Her skin was so soft under my hands, softer yet under my lips, as we shifted and shed the clothes we didn’t need, too much between us and not yet close enough until… “Fran, this will—” I tried to explain the link we were forging, the bond we’d build between us, despite the urgent flow that pressed my hips between her thighs, her lips to the pulse in my neck, mine to hers again and again, unable to stop noticing anyway how similar, and how different, our bodies were since the last time we’d touched.
“This…it can’t be undone, Frankie—it can’t be taken back. You’ll be tied
to me, and,” I stumbled for the right words to tell her, so that she’d know, fully understand, “and these things in my life now.”
“Sammer,” she whispered, and I did not correct her, because I knew she knew me in the same way that I knew her. I cradled her face in my hands and she reached up to stroke the hair away from my face. “I know that’s what you believe—and I,” she exhaled, a delicate sound that warmed the air between us, “I told you you’re not alone. So let it be.”
Her fingers worked a gentle magic through my hair, sent slivers of sensation through my scalp that ran down my neck, my spine, and an electric tang through my thighs and my stomach. “If this…this will bind us, then let it be you and me—I’d rather it was you than anyone else.”
“Yeah? Really?” I asked, uncertain that I knew what I was reading, feeling, from her, not wanting to do anything that would hurt her or our recovered friendship.
“Don’t you?”
There was no one else, no one living that I could think of or even imagine that I would rather share this with. Fran had been my first girlfriend, my first kiss, my first experiments with sex—and after all was said and done? She was, still, my best friend, and I was hers.
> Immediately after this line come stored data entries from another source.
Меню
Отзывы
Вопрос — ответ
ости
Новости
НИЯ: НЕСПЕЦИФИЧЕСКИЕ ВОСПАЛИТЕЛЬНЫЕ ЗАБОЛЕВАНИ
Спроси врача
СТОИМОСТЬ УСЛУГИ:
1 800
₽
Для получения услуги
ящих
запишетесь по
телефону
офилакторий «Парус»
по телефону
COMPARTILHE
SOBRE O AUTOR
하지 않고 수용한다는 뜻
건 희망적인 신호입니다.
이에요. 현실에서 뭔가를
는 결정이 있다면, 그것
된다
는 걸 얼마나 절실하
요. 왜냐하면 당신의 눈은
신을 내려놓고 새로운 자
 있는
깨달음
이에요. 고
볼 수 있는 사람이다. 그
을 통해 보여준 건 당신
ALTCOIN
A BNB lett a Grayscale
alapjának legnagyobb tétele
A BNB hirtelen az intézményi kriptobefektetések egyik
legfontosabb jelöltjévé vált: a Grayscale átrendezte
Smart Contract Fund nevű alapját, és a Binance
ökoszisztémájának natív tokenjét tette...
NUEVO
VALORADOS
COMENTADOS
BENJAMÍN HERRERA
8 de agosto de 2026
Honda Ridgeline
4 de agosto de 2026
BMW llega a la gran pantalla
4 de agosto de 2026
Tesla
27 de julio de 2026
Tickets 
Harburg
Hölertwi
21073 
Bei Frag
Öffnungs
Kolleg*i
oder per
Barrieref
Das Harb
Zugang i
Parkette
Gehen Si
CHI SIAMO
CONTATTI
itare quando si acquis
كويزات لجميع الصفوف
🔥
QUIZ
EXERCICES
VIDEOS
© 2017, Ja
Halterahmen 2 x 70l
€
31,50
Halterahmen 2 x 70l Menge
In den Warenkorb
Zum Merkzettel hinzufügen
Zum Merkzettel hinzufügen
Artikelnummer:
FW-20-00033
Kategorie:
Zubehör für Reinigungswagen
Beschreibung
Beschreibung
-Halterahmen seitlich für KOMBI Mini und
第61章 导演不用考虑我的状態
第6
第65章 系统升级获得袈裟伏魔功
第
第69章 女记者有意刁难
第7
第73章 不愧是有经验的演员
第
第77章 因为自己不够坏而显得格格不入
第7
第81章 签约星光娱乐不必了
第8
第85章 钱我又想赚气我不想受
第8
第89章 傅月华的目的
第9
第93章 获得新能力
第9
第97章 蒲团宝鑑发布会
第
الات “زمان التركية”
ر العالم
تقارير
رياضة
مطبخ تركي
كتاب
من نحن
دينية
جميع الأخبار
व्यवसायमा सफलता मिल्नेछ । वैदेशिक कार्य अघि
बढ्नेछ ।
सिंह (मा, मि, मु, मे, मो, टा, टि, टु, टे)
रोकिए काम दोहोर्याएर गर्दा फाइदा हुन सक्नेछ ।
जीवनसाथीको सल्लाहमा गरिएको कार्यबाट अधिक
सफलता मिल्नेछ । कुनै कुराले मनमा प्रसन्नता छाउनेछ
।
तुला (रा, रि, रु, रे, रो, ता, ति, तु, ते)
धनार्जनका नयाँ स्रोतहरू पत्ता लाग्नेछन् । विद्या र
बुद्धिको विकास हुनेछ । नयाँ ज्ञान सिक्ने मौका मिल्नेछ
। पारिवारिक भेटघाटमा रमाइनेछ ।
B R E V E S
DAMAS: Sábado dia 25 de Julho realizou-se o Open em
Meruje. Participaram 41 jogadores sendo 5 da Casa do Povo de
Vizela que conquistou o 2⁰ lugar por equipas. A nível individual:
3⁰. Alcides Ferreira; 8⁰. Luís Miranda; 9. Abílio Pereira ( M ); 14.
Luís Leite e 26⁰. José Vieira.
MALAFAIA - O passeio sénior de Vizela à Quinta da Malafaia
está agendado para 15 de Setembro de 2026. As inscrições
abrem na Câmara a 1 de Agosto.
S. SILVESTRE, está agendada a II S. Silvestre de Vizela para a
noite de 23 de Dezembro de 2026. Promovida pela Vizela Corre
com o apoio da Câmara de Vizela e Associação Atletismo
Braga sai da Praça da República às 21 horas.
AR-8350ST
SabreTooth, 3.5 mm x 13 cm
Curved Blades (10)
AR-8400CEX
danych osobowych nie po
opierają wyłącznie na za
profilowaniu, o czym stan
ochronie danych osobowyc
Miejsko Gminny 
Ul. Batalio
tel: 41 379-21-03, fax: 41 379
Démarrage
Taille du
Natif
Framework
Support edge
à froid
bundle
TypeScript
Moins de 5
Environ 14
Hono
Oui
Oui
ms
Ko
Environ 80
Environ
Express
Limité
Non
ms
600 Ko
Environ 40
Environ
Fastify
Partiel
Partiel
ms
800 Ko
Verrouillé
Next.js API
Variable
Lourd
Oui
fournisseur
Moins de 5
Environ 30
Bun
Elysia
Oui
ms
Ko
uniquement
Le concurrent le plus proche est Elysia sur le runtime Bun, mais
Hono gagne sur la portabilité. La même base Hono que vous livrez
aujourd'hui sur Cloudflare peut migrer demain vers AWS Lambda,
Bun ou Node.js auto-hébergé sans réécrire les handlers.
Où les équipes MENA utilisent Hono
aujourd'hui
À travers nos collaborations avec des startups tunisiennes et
We weren’t in love with one another, but we loved each other, and that was enough, and more than, because we’d finish what we’d started, and in the end, we were closer to one another than anyone else in the world, because of the things we shared: friendship, rivalry, love, death.
“I’m glad it’s you,” I told her, and let myself give in to what we both wanted, both needed, to hold each other through the hurt, to prove that we still felt, still lived, still loved.
I let her kiss, the roll of her tongue on mine, carry us where it would and I was consumed with the desire, the absolute wrenching need to touch, to taste her, everywhere.
Her breasts were larger than they’d been last time under my hands, the taste of each nipple as it hardened in my mouth even more gratifying, enlarging the hunger that burned through me, and when I shifted my legs as I eased down her body, I could feel how wet I was.